The 1888 and 1890 articles cited above really were printed by actual newspapers. Our ancestors did in fact pay ten or so cents to read tall tales that would put Old Abe Lincoln’s yarn spinning to shame amid their daily dose of yellow journalism.
In spite of years of sleuthing no historian has cracked the case of where this whale of a tale originated. Prescott’s 1888 letter to the Tribune appears to be the earliest mention that can be found in the national press, reprinted in various papers around the country. An observant reader will note that the tone of the letter is solidly tongue-in-cheek, as is the response. Utah’s newspapers found it quite hilarious and revived the story a handful of times through the 19th century, each time tightening the deadpan tone until it appeared no different from the daily news. The Utah Enquirer finally admitted that they reveled in pranking eastern newspapers into repeating an obviously implausible joke.
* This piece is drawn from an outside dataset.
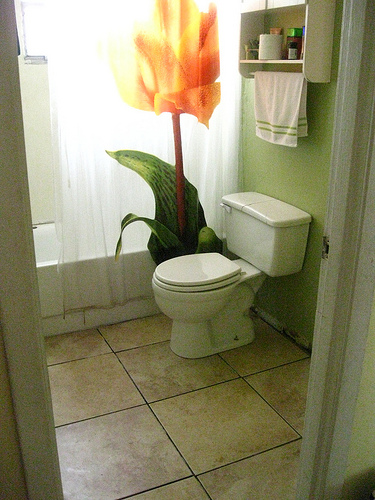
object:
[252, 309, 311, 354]
bottom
The Great Salt Lake whaling industry was eventually mostly forgotten, vague traces living on in the urban legend that Utah state code criminalizes whaling expeditions on the Great Salt Lake.
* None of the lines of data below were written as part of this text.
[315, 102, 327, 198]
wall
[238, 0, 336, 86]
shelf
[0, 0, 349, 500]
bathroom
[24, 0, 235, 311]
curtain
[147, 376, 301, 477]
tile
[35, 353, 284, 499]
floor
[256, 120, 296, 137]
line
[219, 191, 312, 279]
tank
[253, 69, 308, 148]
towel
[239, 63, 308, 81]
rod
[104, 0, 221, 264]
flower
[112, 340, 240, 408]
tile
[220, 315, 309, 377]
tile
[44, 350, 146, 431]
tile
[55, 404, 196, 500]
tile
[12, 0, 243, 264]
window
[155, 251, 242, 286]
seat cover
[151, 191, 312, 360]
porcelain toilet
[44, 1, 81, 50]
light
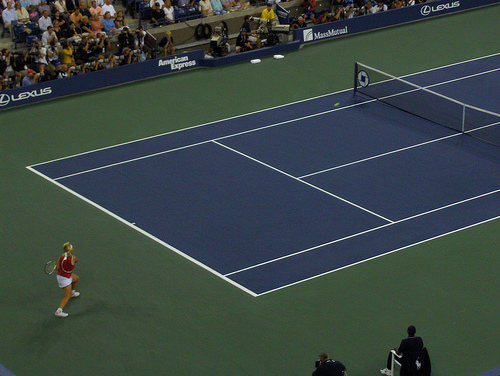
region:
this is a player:
[40, 234, 109, 319]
It turned out that the whimsical nature of this decal set led it to popularity, becoming one of Great Basin Car Shops’ best selling products. The lore behind Whickham Whale Oil grew, with customers writing their own additions to the “historiography.” The Western & Atlantic connection was written by a friend of Great Basin Car Shops to explain the unusual concentration of Whickham Whale Oil boxcar models in their region of the country and why they deviated from the established green color. Special thanks for sharing photos of their creative work.

The final paragraph of the Salt Lake Tribune’s 1888 response to Mr. Prescott wraps it all up neater than a gift under the Christmas tree:
“The younger whales will not be ready for harpooning before year after next but the liar who first started the cannard ought to be harpooned at once.”